## Data shown
|---|
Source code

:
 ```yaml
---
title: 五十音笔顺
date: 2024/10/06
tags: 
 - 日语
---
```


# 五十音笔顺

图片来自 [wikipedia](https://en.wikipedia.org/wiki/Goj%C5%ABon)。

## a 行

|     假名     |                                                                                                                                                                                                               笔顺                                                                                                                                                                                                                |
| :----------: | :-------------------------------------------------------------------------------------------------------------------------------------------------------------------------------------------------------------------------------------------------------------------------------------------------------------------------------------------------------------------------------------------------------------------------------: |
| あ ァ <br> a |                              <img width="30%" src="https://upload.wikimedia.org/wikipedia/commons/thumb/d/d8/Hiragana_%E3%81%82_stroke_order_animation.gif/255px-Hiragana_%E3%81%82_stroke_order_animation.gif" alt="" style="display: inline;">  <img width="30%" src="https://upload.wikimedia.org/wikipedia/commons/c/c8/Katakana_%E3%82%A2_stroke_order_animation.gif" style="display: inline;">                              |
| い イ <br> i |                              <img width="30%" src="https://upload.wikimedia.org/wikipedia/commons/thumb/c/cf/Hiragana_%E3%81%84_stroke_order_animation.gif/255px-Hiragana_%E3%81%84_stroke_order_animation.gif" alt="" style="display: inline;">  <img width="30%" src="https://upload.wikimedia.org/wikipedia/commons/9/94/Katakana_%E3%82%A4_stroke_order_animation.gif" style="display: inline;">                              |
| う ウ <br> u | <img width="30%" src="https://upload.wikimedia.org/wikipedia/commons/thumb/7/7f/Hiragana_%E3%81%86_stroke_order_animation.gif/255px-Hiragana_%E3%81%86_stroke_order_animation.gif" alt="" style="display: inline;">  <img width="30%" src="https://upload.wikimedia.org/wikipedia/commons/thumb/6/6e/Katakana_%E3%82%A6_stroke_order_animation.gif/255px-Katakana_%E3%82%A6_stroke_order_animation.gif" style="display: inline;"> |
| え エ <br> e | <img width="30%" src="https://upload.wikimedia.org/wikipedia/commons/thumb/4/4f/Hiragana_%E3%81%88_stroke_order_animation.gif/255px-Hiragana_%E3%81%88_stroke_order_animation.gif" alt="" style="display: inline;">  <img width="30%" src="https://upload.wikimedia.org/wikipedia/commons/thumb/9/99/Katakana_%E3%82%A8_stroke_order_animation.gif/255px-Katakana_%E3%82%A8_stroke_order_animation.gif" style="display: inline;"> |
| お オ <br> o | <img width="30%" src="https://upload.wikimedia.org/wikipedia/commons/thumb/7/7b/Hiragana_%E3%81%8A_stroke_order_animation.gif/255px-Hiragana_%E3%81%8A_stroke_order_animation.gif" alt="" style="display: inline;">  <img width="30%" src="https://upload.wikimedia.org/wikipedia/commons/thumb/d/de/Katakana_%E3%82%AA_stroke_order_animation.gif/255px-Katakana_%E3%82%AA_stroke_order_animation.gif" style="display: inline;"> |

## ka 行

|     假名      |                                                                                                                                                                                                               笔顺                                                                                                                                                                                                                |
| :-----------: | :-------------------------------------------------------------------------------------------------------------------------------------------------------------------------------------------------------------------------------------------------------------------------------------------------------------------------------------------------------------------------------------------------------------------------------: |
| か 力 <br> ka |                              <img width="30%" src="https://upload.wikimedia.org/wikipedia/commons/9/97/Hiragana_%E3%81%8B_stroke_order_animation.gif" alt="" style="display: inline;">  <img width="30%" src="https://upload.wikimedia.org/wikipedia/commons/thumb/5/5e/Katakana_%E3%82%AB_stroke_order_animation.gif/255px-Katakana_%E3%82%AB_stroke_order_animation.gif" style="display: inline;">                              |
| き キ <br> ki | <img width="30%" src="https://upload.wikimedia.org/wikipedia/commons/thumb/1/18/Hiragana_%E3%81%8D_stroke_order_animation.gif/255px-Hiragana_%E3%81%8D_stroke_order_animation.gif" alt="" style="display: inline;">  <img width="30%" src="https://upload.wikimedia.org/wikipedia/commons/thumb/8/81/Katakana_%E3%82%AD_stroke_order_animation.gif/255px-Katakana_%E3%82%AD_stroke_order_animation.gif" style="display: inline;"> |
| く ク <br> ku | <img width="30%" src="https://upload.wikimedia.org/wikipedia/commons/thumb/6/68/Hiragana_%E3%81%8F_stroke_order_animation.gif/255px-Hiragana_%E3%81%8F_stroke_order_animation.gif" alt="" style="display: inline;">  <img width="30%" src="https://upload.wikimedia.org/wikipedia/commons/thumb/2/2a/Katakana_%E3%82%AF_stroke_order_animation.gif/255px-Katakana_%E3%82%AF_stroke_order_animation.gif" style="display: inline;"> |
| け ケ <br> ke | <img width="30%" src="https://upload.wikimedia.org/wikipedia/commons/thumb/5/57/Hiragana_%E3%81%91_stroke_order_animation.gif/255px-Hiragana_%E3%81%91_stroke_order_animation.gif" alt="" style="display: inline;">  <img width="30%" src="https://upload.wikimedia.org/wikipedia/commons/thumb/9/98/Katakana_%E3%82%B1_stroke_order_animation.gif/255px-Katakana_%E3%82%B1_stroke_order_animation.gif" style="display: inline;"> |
|---|
## Activity
Look above for the line holding "图片来自 [wikipedi" and the line holding "あ ァ <br> a |", then output exactly those two lines and every line between them, nothing more.

## Solution to this exercise
图片来自 [wikipedia](https://en.wikipedia.org/wiki/Goj%C5%ABon)。

## a 行

|     假名     |                                                                                                                                                                                                               笔顺                                                                                                                                                                                                                |
| :----------: | :-------------------------------------------------------------------------------------------------------------------------------------------------------------------------------------------------------------------------------------------------------------------------------------------------------------------------------------------------------------------------------------------------------------------------------: |
| あ ァ <br> a |                              <img width="30%" src="https://upload.wikimedia.org/wikipedia/commons/thumb/d/d8/Hiragana_%E3%81%82_stroke_order_animation.gif/255px-Hiragana_%E3%81%82_stroke_order_animation.gif" alt="" style="display: inline;">  <img width="30%" src="https://upload.wikimedia.org/wikipedia/commons/c/c8/Katakana_%E3%82%A2_stroke_order_animation.gif" style="display: inline;">                              |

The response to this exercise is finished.